This article provides help with verifying that Connection Failover is set up and functioning correctly. When stateful connection failover is configured, TCP connections established through the primary NetScaler remain active after a failover. The new primary NetScaler obtains information about connections established before the failover and continues to provide service to those connections. The new primary NetScaler synchronizes its data with the new secondary NetScaler using an internal framework called the session stateful failover. Connection Failover works only in a High Availability (HA) environment and only for the following service types with Connection Failover configured for STATEFUL:

TCP
UDP
ANY
FTP
SSL_BRIDGE

Instructions

When two NetScalers are configured in an HA environment, it creates a client/server association between them. The Primary NetScaler associates with a client and the Secondary has Server associated with itself. This association can be viewed in real time using the following nsconmsg command:

nsconmsg -s ConLb=1 -d oldconmsg | grep ^SSF

PRIMARY
SSF: Conn (Srvr 0 Clnt 1) U:0
SSF: Conn (Srvr 0 Clnt 1) U:0
SSF: Conn (Srvr 0 Clnt 1) U:0

SECONDARY
SSF: Conn (Srvr 1 Clnt 0) U:0
SSF: Conn (Srvr 1 Clnt 0) U:0
SSF: Conn (Srvr 1 Clnt 0) U:0

The above output indicates that a peer connection is made and connections can be communicated across to the Secondary.

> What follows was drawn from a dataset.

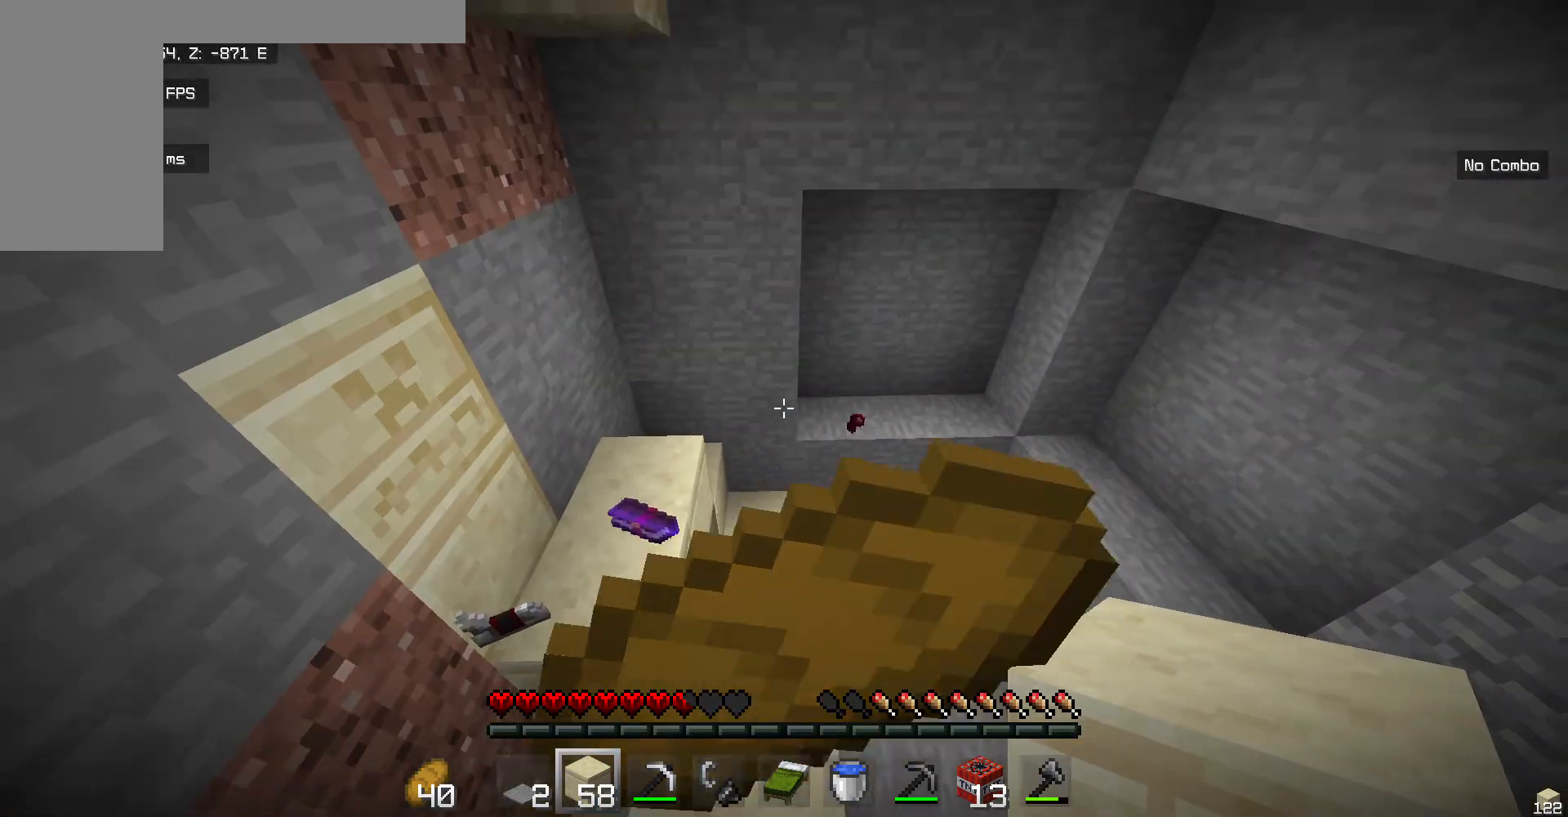
{"keys": ["w"], "mouse": ["right"], "events": [[267, "w", "down"]]}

Once a failover occurs, the association reverses.

In most cases, when a connection is made to a VIP, PCBs (Protocol Control Blocks) are created for each connection made to the VIP. In most cases, PCBs are created for each front end connections (VIP) and each backend connection (server). These connections can be viewed from the shell environment using the following command:

nsapimgr -d allpcbs

Note: This command might produce a large output. It is best used by sending it through grep and filter on an IP address of concern.

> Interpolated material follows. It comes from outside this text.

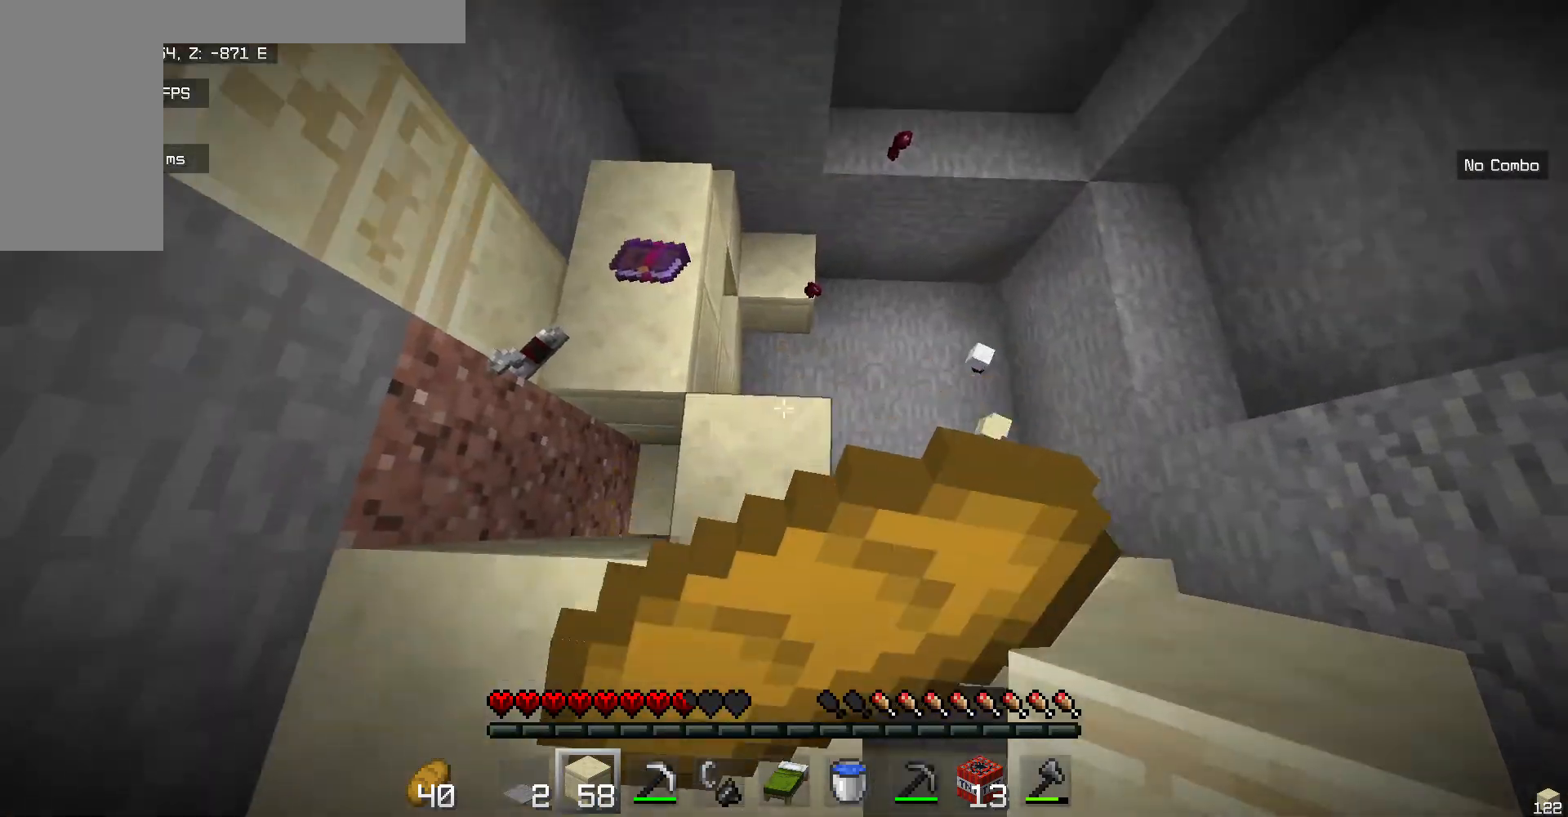
{"keys": [], "mouse": ["right"], "events": [[150, "w", "up"]]}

nsapimgr -d allpcbs | grep 10.12.33.13

    2 400000C2  2402979        0 10     10.12.33.13    80     10.12.33.15 30230
    3 400000C2  2402588        0 10     10.12.33.13    80     10.12.33.17 40353
    6 400000C2  2402617        0 10     10.12.33.13    80     10.12.33.15 24829

One point to mention here is that PCBs should be seen only on the Primary system. No PCBs appear on the Secondary until a failover has occurred.

To determine if connections are being handled by the stateful connection failover logic, use the following command on the Primary and Secondary:

nsconmsg -s ConLb=1 -d oldconmsg | grep ^CM

PRIMARY
CM: Conn (Srvr 0 Clnt 1) Sessions PCB 15 NATPCB 0
CM: Conn (Srvr 0 Clnt 1) Sessions PCB 25 NATPCB 0
CM: Conn (Srvr 0 Clnt 1) Sessions PCB 13 NATPCB 0

SECONDARY
CM: Conn (Srvr 1 Clnt 0) Sessions PCB 15 NATPCB 0
CM: Conn (Srvr 1 Clnt 0) Sessions PCB 25 NATPCB 0
CM: Conn (Srvr 1 Clnt 0) Sessions PCB 13 NATPCB 0

The above output shows that the Primary system stateful connection failover logic has PCBs to send to the Secondary and the secondary shows that it also has the same number of PCBs.

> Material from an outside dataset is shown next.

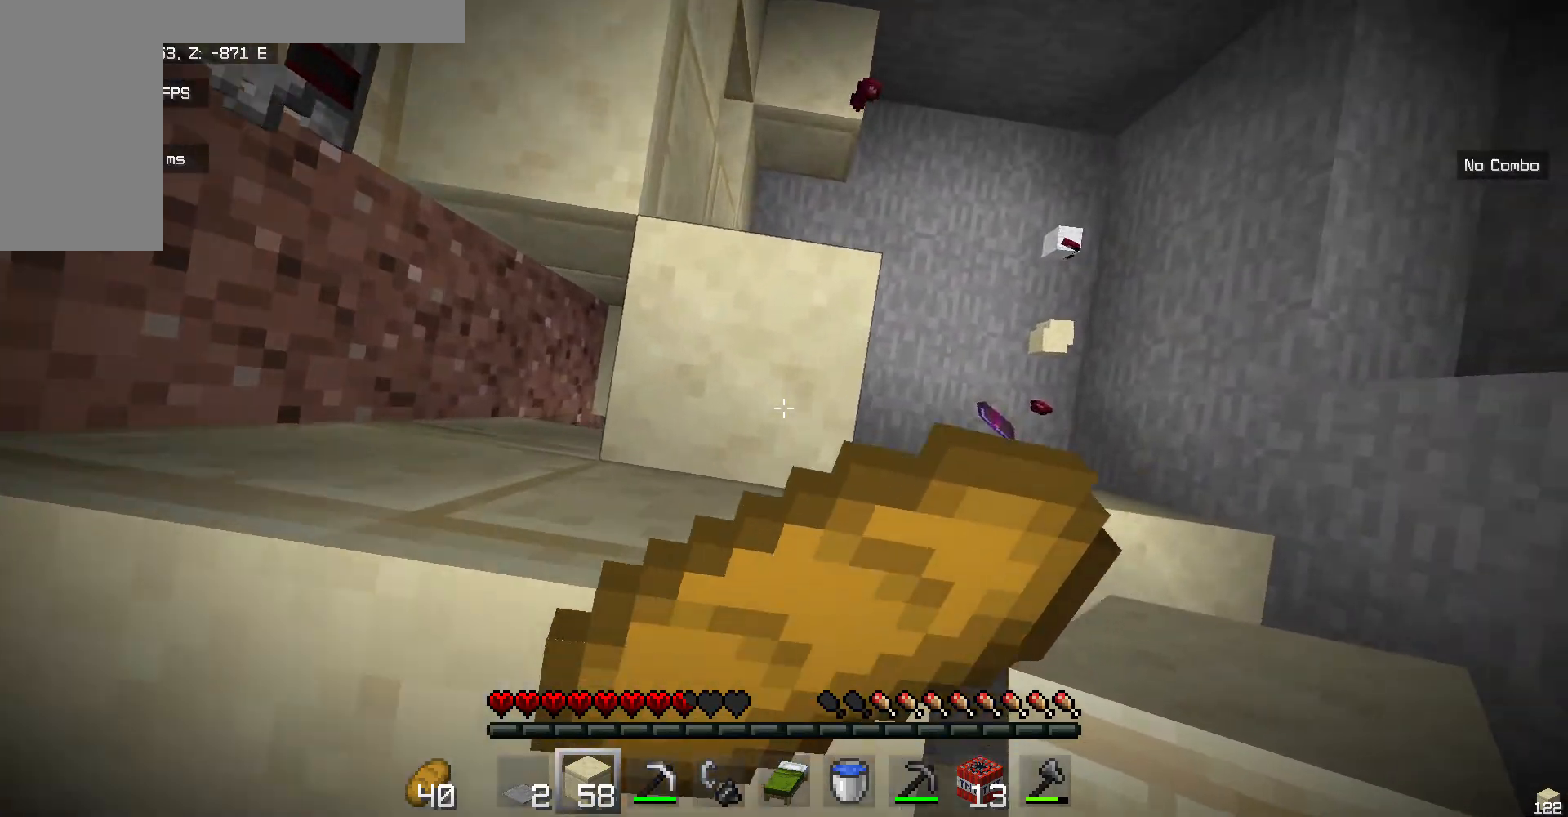
{"keys": [], "mouse": ["right"], "events": []}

In later versions of NetScaler: 10.5+, using the above command on the Primary and Secondary will show the values for PCBs and NATPCBs on the Primary and Zero Values on the Secondary.
When a failover occurs, the values on the old Primary will move to the new Primary and the new Secondary (old Primary) will show as Zero:

nsconmsg -s ConLb=1 -d oldconmsg | grep ^CM

PRIMARY
CM: Conn (Srvr 0 Clnt 1) Sessions PCB 2 NATPCB 0
CM: Conn (Srvr 0 Clnt 1) Sessions PCB 2 NATPCB 0
CM: Conn (Srvr 0 Clnt 1) Sessions PCB 2 NATPCB 0

SECONDARY
CM: Conn (Srvr 1 Clnt 0) Sessions PCB 0 NATPCB 0
CM: Conn (Srvr 1 Clnt 0) Sessions PCB 0 NATPCB 0
CM: Conn (Srvr 1 Clnt 0) Sessions PCB 0 NATPCB 0

For additional background or reference information consult the NetScaler Administration Guide.